I have one question here. In aggregations, how to get quantile .05, .25? I used quantile(.05), but always got error below:

‘SeriesGroupBy’ object has no attribute ‘quantile(.05)

Can someone help to advise the solution?

## shanelynn

Hi DongMei, I think you can work out the quantile using a lambda function. Try something like:

`data.groupby("group_column").agg({"work_column": lambda x: x.quantile(0.05)})`

For two columns in the output, you can drop a level from the column headers using:

`data.columns = data.columns.droplevel(level=0)`

Be careful of your naming conventions though if you do this.

## DongMei

One more question, based on the output, how to change the table format to show only one column header?

## DongMei

The post is very helpful.

I have one question here. In the agg statement, how to get quantile 0.05, 0.25, …?

I tried quantile(.05) in agg, but always got following error:

AttributeError: ‘SeriesGroupBy’ object has no attribute ‘quantile(0.05)’

Can someone help on it? Thank you

## DongMei

Thank you Shanelynn. Truly appreciate for the help. ^-^

The lambda is working well in this way as you suggested.

Yet, as my aggregations are too many, so I defined a dictionary: dict, and then used in agg(dict) function.

Others like mean, std are working well, only for quantile, it always prompt error.

I tried following ways:

1. dict[‘work_column’] = ‘quantile’ – fine, but no 0.05

2. dict[‘work_column’] = ‘quantile(0.05)’ – error

3. dict[‘work_column’] = lambda x: x.quantile(0.05) – error

So if I use this way, how to solve the error?

## DongMei

Sorry, I made a mistake by missing out one “x” in lambda in my python program.
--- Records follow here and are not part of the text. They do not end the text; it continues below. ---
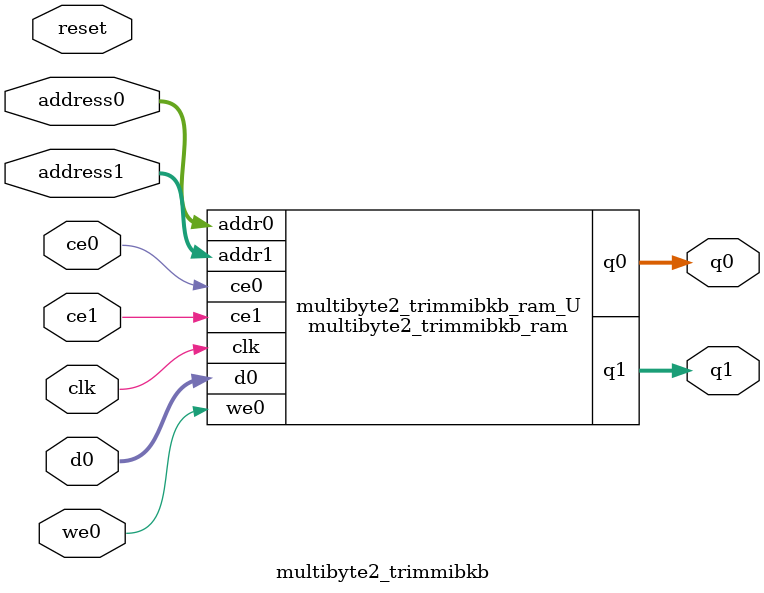
<source format=v>

`timescale 1 ns / 1 ps
module multibyte2_trimmibkb_ram (addr0, ce0, d0, we0, q0, addr1, ce1, q1,  clk);

parameter DWIDTH = 16;
parameter AWIDTH = 5;
parameter MEM_SIZE = 24;

input[AWIDTH-1:0] addr0;
input ce0;
input[DWIDTH-1:0] d0;
input we0;
output reg[DWIDTH-1:0] q0;
input[AWIDTH-1:0] addr1;
input ce1;
output reg[DWIDTH-1:0] q1;
input clk;

(* ram_style = "distributed" *)reg [DWIDTH-1:0] ram[0:MEM_SIZE-1];




always @(posedge clk)  
begin 
    if (ce0) 
    begin
        if (we0) 
        begin 
            ram[addr0] <= d0; 
            q0 <= d0;
        end 
        else 
            q0 <= ram[addr0];
    end
end


always @(posedge clk)  
begin 
    if (ce1) 
    begin
            q1 <= ram[addr1];
    end
end


endmodule


`timescale 1 ns / 1 ps
module multibyte2_trimmibkb(
    reset,
    clk,
    address0,
    ce0,
    we0,
    d0,
    q0,
    address1,
    ce1,
    q1);

parameter DataWidth = 32'd16;
parameter AddressRange = 32'd24;
parameter AddressWidth = 32'd5;
input reset;
input clk;
input[AddressWidth - 1:0] address0;
input ce0;
input we0;
input[DataWidth - 1:0] d0;
output[DataWidth - 1:0] q0;
input[AddressWidth - 1:0] address1;
input ce1;
output[DataWidth - 1:0] q1;



multibyte2_trimmibkb_ram multibyte2_trimmibkb_ram_U(
    .clk( clk ),
    .addr0( address0 ),
    .ce0( ce0 ),
    .d0( d0 ),
    .we0( we0 ),
    .q0( q0 ),
    .addr1( address1 ),
    .ce1( ce1 ),
    .q1( q1 ));

endmodule


</source>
Solution 3: dict[‘work_column’] = lambda x: x.quantile(0.05) is working now.

Thank you Shanelynn again for the help there.

## Mallik

I would like to convert spark dataframe to pandas data frame for below calculations. would some one help me here please.I am new to pandas dataframe.

for x in (column name list which is coming from the input parameter)

value = df.withcolumn(x,df[x]*df[column name which is coming from the input parameter]

value1 = df.groupby(column name which is coming from the input parameter).agg(*F.sum(x).alias(‘y_’+x) for x in (column name list which is coming from the input parameter),F.sum(y).alias(yy))

value2 = value1.withcolumn(‘y_’+x,value1[‘y_’+x]/valu1[yy]

## Daisy

Hey shanelynn, I have the same question, it cannot to check the type of the data[‘num_days’], because it is a new variable established in the aggregations. when loading the data at first, the type of the variables (except duration) are all object. Could you kindly help me solve this problems, thanks a lot.

## Marcus

This is really helpful! Thank you for pulling everything together.